Learning-related sensory responses in the cortex and basal ganglia

One foundation of learned behavior is the ability to associate arbitrary combinations of stimuli and actions. After learning these sensorimotor associations, the brain transforms previously meaningless stimulus information into a specific motor command, but it is unclear where this transformation occurs and how it develops across learning. We are investigating how the cortex-basal ganglia circuit is involved in this type of learning by recording widespread activity in mice during task learning and performance. Our findings are building towards a cascade of events during learning, where sensory responses are increased in the basal ganglia, converge according to behavioral relevance, and routed to motor regions of the cortex.

SPEAKER BIOGRAPHY

2010-2016: PhD – University of California, San Diego with Takaki Komiyama, studied learning in the motor cortex
2016-2022: Postdoc – UCL with Matteo Carandini and Kenneth Harris, studied interactions between the cortex and striatum
2022: Sir Henry Dale Fellowship – Oxford

Neural mechanisms of behavioural flexibility across threat and reward

Behavioural flexibility, the capacity to adjust actions to changing environmental demands and internal physiological states, is essential for survival. Across contexts of threat and reward, animals rely on distributed brain circuits that dynamically reconfigure behavioural strategies to maintain adaptive control. Using cell-type-specific circuit approaches in freely moving mice, our work reveals how subtle variations in contextual and internal variables reshape strategy selection—from defensive to exploratory modes of behaviour. These studies uncover distinct yet conceptually aligned mechanisms that enable adaptive switching between behavioural states, illustrating how the brain integrates environmental information and physiological needs to guide flexible, goal-directed action. Understanding these principles offers insight into neuropsychiatric conditions in which behavioural flexibility is disrupted, whether through excessive rigidity, as in obsessive-compulsive and anxiety disorders, or excessive instability, as in attention deficit and mood disorders.

SPEAKER BIOGRAPHY

After his studies in electric engineering, Mehran did his PhD in neurobiology of visual system in Alexander Heimel’s lab at Netherlands Institute for Neuroscience (NIN), where he found orientation columns and optic flow map in superior colliculus, and thalamocortical ocular dominance plasticity in mice.
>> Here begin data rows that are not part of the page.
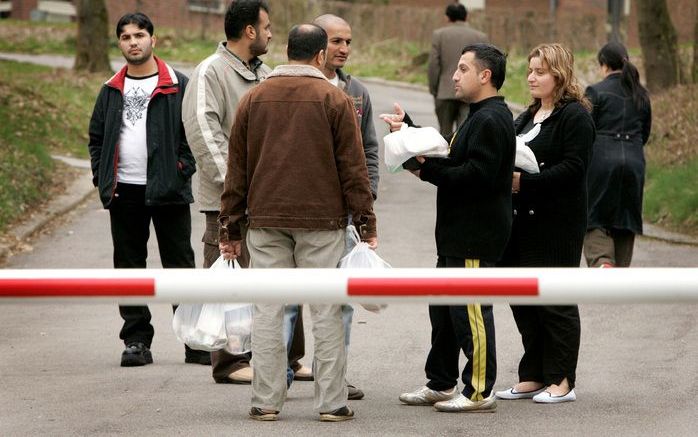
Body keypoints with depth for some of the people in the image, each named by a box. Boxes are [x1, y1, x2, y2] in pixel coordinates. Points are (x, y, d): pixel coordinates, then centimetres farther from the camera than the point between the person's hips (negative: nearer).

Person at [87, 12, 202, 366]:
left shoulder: (178, 86, 0)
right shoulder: (111, 91, 12)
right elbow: (96, 137, 17)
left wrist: (183, 171, -11)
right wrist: (102, 177, 5)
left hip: (168, 191, -4)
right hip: (124, 192, 4)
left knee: (179, 265, 1)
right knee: (129, 267, 6)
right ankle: (136, 341, 12)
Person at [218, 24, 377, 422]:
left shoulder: (254, 99, 8)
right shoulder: (335, 100, -2)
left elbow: (237, 168, 10)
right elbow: (353, 168, -4)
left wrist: (231, 227, 14)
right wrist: (367, 224, 1)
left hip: (266, 220, 3)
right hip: (321, 221, -3)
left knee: (268, 311, 5)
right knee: (327, 312, 1)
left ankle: (266, 401, 5)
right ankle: (332, 403, 2)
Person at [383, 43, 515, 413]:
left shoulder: (491, 121, -16)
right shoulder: (479, 117, 19)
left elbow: (477, 175, -26)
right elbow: (449, 160, 18)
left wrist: (428, 171, -18)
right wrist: (408, 130, 19)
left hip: (477, 236, -11)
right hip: (458, 233, 11)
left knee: (470, 311, -7)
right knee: (443, 309, 17)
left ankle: (479, 392, -1)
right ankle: (441, 384, 26)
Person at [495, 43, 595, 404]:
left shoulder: (574, 116, -9)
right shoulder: (528, 117, 19)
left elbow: (573, 167, -18)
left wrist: (525, 181, -22)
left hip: (557, 223, -9)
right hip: (523, 220, 9)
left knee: (554, 300, -4)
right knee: (522, 298, 9)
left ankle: (561, 381, 3)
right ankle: (534, 377, 17)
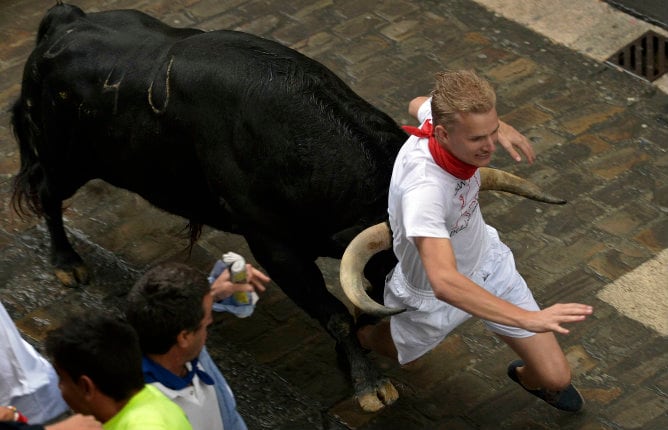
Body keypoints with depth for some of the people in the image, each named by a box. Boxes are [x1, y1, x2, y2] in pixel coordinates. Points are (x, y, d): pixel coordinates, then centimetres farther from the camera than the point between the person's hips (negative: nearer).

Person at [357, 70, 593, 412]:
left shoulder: (446, 115, -25)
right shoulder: (423, 189, -47)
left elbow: (418, 105, 3)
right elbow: (445, 283, -56)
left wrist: (496, 125, 1)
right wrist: (529, 319, -60)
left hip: (488, 259, 5)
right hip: (433, 294, -5)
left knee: (556, 377, 8)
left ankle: (529, 377, 46)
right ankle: (359, 327, 64)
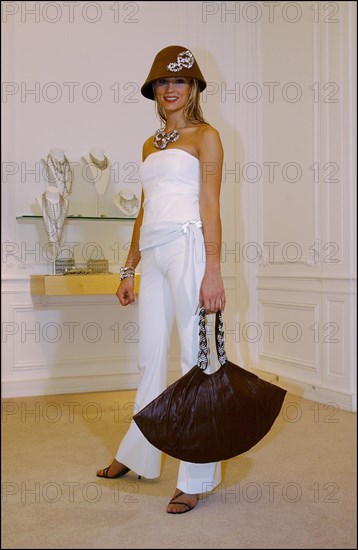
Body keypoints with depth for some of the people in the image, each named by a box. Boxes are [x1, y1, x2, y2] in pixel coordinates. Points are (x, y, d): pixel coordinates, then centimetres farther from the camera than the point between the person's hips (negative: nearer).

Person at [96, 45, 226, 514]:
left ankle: (196, 479, 6)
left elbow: (211, 207, -7)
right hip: (152, 252, 7)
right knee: (151, 358, 13)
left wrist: (213, 272, -14)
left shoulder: (204, 136, 2)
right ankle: (137, 456, 28)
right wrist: (129, 269, 17)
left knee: (194, 357, -3)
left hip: (187, 246, -6)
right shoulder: (151, 144, 20)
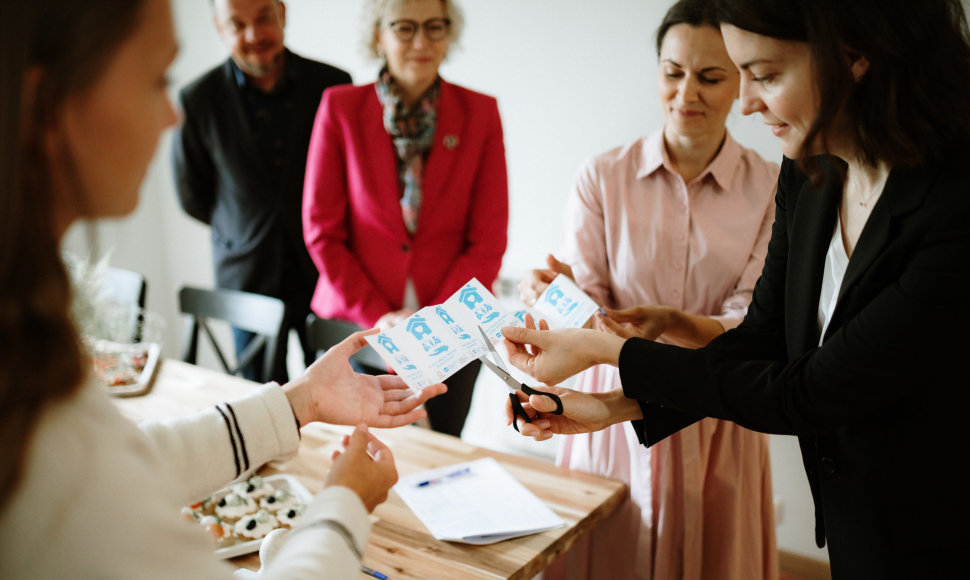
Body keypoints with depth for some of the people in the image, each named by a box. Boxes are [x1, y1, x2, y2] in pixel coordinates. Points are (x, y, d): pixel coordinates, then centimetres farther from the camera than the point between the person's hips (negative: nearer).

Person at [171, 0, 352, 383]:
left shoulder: (333, 85, -4)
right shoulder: (198, 100, -5)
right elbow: (192, 196, 7)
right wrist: (249, 229, 8)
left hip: (326, 272, 0)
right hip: (249, 277, 0)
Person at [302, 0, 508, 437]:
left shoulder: (480, 113, -1)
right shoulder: (339, 108, -3)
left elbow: (489, 240, -3)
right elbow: (321, 229, -2)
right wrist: (375, 315, -10)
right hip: (359, 324, 0)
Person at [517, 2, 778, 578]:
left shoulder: (773, 190, -5)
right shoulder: (603, 176, -4)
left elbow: (752, 329, -9)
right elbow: (589, 303, -6)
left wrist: (674, 323, -28)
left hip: (714, 421, 0)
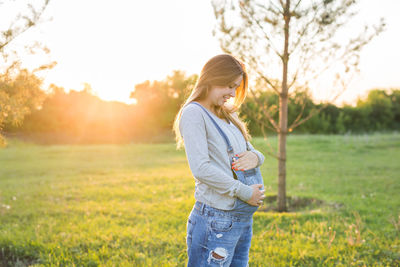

During his postdoc at NIN, he found a cell-type-specific neural mechanism for curiosity and information seeking. He continued his work on behavioural flexibility in Sonja Hofer’s lab at SWC/UCL, where he found a cell-type-specific neural mechanisms that controls switch and stay behavioural strategies. He started his lab (NeuroBehaviour Lab) at DPAG in September 2025 to study neural mechanisms of adaptive behaviour.